→ DATA TO PROCESS
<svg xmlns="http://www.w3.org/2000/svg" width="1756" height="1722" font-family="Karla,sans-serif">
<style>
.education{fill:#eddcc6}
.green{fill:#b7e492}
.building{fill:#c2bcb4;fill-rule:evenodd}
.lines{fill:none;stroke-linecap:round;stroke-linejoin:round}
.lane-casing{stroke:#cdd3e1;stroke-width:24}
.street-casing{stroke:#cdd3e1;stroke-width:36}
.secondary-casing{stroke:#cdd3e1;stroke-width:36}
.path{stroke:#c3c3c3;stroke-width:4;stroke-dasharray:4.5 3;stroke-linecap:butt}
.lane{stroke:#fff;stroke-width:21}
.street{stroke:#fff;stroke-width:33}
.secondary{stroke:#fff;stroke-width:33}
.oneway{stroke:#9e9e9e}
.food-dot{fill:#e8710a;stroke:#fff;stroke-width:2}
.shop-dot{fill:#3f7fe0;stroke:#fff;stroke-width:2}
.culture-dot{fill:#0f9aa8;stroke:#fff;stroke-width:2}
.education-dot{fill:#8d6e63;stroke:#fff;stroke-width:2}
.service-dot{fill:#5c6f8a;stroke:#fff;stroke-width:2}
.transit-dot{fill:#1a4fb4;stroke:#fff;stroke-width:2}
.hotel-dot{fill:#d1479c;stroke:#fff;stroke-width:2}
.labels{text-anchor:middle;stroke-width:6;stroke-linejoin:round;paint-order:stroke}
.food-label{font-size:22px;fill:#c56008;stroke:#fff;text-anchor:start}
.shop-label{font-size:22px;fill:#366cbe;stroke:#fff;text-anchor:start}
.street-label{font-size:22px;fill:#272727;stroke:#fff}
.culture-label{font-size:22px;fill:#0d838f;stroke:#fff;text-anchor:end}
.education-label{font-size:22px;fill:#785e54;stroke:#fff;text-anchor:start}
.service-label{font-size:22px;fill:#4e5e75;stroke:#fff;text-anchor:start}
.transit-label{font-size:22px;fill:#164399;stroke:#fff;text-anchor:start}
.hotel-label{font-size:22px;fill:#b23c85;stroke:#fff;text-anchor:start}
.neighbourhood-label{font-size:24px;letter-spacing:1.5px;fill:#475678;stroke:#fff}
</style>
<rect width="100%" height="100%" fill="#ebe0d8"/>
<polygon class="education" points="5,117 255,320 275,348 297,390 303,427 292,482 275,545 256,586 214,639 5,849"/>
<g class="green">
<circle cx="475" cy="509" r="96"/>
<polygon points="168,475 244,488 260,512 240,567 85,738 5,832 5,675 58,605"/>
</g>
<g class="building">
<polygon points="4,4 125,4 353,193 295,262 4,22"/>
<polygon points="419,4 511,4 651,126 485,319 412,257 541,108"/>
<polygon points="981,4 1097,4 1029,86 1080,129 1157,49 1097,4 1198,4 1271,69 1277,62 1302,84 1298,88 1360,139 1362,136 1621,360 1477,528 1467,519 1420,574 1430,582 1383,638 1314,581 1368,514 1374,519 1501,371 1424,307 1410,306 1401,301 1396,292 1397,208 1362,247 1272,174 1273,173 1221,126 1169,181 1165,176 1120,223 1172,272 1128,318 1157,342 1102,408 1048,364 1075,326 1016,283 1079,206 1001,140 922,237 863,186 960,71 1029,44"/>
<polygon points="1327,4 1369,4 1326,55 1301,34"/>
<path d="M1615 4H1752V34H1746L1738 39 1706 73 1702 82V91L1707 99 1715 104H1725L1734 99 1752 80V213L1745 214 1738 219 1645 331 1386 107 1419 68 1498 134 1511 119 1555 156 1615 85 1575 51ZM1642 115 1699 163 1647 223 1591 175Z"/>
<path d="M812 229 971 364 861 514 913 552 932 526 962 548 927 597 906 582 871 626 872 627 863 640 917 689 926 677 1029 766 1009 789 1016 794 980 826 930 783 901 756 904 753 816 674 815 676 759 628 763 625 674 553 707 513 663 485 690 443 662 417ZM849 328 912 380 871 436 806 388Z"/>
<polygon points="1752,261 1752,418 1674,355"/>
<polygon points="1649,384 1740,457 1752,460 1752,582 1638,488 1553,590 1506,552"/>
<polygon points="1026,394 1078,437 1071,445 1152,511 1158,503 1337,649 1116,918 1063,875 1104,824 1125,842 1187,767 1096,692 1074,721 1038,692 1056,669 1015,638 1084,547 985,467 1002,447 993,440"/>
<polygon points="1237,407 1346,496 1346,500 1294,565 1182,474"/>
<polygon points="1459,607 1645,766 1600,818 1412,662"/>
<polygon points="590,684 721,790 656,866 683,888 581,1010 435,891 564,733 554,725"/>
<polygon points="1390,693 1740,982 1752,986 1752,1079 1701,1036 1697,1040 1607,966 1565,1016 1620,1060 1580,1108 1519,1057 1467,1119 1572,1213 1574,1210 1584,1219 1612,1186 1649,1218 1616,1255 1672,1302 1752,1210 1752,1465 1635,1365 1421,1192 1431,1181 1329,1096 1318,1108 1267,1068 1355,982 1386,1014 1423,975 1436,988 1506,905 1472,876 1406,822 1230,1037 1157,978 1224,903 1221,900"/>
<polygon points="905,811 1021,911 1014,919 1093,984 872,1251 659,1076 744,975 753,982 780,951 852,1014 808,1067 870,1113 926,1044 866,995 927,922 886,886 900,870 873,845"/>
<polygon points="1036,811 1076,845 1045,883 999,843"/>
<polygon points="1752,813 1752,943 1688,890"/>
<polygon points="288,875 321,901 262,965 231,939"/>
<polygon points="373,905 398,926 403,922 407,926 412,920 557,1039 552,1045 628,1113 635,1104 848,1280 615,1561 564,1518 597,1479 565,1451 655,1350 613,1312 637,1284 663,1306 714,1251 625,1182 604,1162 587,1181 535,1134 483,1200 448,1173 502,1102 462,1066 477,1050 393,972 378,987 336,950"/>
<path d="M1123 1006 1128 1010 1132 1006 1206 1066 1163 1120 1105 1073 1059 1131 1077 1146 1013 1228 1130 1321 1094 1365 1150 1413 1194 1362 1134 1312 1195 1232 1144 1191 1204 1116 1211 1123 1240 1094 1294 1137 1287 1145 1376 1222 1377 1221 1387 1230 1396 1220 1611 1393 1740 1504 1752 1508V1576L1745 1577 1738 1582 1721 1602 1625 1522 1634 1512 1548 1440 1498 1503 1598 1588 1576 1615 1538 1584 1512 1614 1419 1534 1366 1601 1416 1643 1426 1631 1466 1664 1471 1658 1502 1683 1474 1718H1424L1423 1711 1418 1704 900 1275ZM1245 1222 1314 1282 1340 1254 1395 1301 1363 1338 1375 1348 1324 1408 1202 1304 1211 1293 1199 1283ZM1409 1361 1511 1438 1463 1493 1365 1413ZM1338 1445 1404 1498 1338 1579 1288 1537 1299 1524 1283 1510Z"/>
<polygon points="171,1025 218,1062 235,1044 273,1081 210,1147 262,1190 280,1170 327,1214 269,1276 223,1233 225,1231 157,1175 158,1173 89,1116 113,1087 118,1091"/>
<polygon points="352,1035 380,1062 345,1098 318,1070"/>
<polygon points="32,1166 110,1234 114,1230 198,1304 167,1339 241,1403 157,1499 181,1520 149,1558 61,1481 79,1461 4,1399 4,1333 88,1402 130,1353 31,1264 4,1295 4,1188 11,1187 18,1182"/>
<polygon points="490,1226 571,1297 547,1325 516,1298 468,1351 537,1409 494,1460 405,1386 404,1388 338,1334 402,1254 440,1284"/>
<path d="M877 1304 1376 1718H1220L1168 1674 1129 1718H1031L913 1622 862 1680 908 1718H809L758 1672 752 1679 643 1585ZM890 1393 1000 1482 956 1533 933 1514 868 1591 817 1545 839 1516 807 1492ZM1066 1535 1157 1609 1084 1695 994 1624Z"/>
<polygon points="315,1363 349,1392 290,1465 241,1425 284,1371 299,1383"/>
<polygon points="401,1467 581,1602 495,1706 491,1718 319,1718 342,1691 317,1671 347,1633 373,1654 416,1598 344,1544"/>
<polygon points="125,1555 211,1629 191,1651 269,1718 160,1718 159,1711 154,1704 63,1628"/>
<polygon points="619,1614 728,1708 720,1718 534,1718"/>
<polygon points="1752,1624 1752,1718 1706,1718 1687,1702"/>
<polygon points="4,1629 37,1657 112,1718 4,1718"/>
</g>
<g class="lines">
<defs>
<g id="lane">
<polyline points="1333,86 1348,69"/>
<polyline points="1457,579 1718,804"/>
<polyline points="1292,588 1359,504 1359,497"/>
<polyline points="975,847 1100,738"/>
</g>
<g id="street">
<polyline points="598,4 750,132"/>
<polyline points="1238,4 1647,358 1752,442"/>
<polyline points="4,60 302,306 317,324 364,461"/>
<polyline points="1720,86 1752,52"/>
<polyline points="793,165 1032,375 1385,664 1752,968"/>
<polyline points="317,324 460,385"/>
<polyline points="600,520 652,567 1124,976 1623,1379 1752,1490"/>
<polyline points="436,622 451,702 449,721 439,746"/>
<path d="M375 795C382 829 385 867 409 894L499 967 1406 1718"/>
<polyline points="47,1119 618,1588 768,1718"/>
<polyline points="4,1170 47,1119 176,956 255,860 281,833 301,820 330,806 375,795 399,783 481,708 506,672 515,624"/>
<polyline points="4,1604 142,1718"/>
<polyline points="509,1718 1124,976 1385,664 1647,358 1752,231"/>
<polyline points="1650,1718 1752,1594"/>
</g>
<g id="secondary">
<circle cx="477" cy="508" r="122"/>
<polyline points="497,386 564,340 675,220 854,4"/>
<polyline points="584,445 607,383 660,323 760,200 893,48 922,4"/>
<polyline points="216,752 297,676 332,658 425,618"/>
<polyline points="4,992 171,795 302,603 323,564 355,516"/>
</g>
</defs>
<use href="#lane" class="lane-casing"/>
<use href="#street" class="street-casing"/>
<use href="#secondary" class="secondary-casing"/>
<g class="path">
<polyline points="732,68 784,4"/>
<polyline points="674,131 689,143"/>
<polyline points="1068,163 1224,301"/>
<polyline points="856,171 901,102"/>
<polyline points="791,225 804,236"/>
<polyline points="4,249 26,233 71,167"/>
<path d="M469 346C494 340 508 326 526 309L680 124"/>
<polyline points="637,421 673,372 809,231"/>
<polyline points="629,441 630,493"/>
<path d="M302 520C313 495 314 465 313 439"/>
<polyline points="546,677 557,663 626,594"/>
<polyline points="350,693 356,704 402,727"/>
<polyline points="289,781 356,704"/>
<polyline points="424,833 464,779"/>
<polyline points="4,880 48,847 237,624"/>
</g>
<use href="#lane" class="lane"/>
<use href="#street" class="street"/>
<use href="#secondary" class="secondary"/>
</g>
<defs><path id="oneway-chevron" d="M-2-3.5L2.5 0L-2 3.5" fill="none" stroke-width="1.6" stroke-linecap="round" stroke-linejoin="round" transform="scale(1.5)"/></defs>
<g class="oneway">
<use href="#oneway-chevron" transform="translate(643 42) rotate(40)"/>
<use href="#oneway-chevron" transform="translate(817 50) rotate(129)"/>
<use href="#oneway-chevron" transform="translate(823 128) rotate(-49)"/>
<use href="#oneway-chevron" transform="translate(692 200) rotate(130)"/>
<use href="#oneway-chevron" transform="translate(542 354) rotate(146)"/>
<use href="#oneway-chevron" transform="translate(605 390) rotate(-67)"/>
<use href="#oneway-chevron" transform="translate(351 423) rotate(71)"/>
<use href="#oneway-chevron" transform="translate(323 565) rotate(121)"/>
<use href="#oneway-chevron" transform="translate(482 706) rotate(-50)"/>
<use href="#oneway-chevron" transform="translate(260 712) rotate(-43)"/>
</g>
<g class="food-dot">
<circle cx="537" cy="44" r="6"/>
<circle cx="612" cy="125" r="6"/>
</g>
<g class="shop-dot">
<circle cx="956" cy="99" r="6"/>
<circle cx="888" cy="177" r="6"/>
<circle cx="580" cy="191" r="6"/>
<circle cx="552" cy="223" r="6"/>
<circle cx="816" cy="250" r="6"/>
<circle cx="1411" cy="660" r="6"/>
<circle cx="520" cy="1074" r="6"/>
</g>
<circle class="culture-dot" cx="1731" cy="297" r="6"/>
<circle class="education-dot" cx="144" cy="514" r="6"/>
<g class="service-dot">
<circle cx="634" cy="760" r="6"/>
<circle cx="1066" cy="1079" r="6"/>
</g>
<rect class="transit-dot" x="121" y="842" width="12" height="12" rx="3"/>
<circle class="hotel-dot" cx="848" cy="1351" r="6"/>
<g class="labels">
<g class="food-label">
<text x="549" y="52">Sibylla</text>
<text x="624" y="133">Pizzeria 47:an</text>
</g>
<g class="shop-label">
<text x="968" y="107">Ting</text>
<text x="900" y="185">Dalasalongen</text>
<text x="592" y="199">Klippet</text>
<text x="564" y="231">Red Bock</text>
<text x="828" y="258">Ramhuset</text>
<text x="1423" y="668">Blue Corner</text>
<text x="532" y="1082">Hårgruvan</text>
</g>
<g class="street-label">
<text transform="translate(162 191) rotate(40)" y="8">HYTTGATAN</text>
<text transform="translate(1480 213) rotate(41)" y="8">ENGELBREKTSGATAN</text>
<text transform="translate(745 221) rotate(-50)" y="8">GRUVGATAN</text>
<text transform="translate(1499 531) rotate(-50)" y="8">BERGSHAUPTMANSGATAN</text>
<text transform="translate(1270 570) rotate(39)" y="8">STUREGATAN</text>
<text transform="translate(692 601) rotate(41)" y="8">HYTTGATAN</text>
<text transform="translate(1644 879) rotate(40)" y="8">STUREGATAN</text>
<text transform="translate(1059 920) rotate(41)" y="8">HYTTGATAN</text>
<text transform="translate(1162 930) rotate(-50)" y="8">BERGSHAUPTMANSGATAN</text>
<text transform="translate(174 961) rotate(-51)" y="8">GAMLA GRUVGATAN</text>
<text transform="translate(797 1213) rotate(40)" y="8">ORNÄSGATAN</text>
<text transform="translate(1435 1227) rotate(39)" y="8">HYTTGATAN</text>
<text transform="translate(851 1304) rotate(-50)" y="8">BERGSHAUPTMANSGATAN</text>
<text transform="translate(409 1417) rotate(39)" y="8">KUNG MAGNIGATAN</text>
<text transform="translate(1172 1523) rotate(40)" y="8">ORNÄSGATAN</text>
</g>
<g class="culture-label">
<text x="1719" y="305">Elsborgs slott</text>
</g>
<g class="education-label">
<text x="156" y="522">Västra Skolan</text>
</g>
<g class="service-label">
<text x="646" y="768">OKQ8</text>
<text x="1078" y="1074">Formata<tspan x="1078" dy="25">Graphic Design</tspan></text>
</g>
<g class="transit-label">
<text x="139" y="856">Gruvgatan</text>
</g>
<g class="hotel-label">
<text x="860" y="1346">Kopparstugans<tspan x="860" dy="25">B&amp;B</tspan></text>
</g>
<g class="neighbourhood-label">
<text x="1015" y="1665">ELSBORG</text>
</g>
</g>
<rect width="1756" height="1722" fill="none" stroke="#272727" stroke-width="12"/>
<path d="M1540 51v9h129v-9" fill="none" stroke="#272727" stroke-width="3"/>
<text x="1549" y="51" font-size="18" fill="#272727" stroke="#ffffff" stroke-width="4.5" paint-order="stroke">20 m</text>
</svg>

→ EXERCISE DESCRIPTION
With "casing" as the string to match, show every line of the entries above that has it.

→ SOLUTION
.lane-casing{stroke:#cdd3e1;stroke-width:24}
.street-casing{stroke:#cdd3e1;stroke-width:36}
.secondary-casing{stroke:#cdd3e1;stroke-width:36}
<use href="#lane" class="lane-casing"/>
<use href="#street" class="street-casing"/>
<use href="#secondary" class="secondary-casing"/>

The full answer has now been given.